Source passage =
[Start of section]
Friday, April 23, 2010

A passage from Majestrum by Matthew Hughes

This entry is only sort of for the class and may perhaps be a way into continuing with this blog.

From page 98 of Majestrum

I spoke to my inner companion, "Were you listening to my conversation with Warhanny?"
"No," he said, "I was clumping."
His answer disturbed me slightly. I was not sure I like the idea of half of my mind being engaged in activities I had never heard of. "And what is clumping?" I said.
"An intuitive exercise. I throw a scattering of facts before me and then look to see which ones attract each other and which repel."
"By what rules?" I said.
"If I had rules for it, it wouldn't be intuitive. It would be analytical, and I would be you."
"Have you always done this, this clumping?"
"I suppose I must have," he said. "It seems a familiar exercise."
Which meant that through all the years that I had prided myself on the precision of my intellect, the portion of it that had operated out of sight, in the rear pastures of my mind, had been playing an entirely different game."

Wednesday, April 21, 2010

The Happy (Hungry) Phantom

Happy Waterfalls

I woke up this morning with Tori Amos's song Happy Phantom running through my head. One verse captures of the flavor of something I want

so if i die today
i'll be the HAPPY phantom
and i'll go wearin'
my NAUGHTIES like a jewel
they'll be my ticket
to the universal opera
there's judy garland
taking buddha by the hand
and then these seven little men
get up to dance
they say confucius
does his crossword with a pen
i'm still the angel
to a girl who hates to SIN

And then I read an e-flux email about an upcoming "multidisciplinary event" inspired by Marcel Duchamp's last major work that has viewers look through a peep hole in a wooden door at an landscape, Etant donnés: 1° la chute d'eau, 2° le gaz d'éclairage in which what I presume must be a quote from Duchamp is used a the title for of an exhibition, I want to grasp things with the mind the way the penis is grasped by the vagina. 


I then went in search of a definition for bachelor machine and found a section of an essay by Nell Tenhaaf in a book called Feminism Art Theory that talks about bachelor machines, Duchamp, Deleuze & Guattari and ends with a fluid image.
[End of section]
Provided data =
[Start of section]
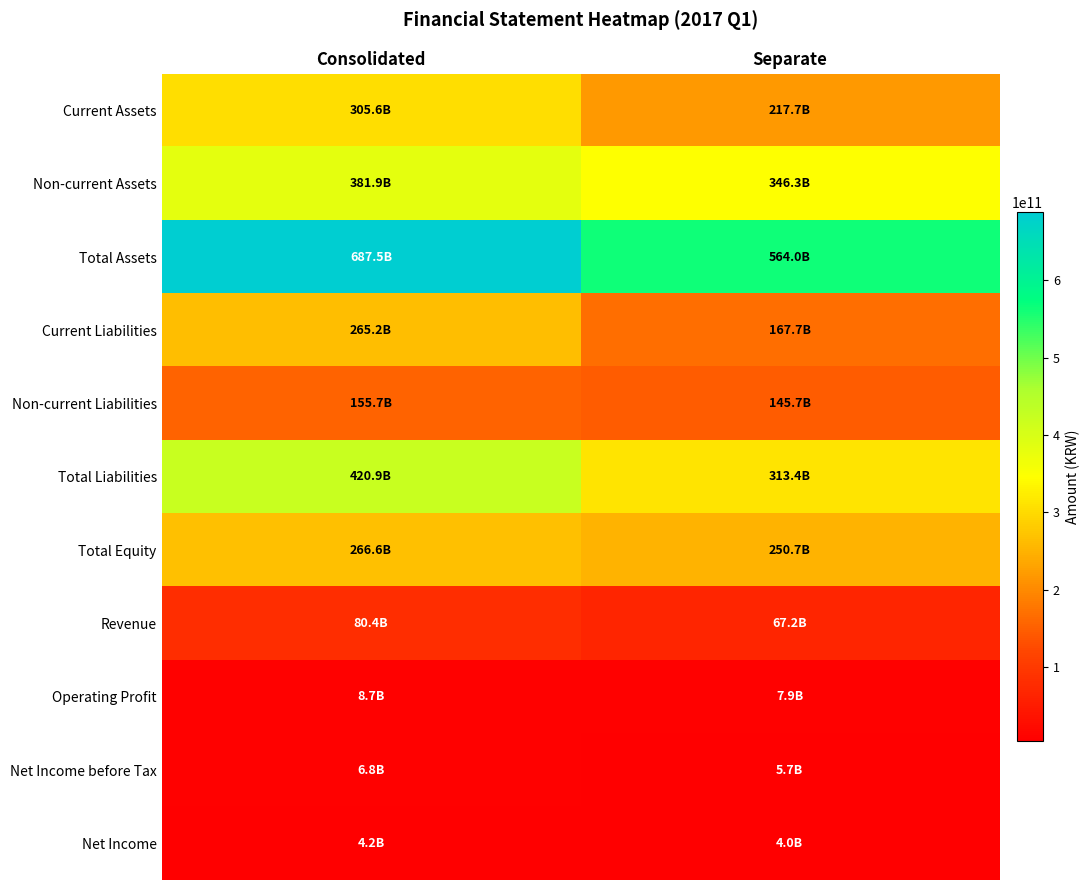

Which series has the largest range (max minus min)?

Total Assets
[End of section]
Exercise objective = Quote the blog page word for word, from "And then I read" to "by the vagina.".

Response to this task =
And then I read an e-flux email about an upcoming "multidisciplinary event" inspired by Marcel Duchamp's last major work that has viewers look through a peep hole in a wooden door at an landscape, Etant donnés: 1° la chute d'eau, 2° le gaz d'éclairage in which what I presume must be a quote from Duchamp is used a the title for of an exhibition, I want to grasp things with the mind the way the penis is grasped by the vagina.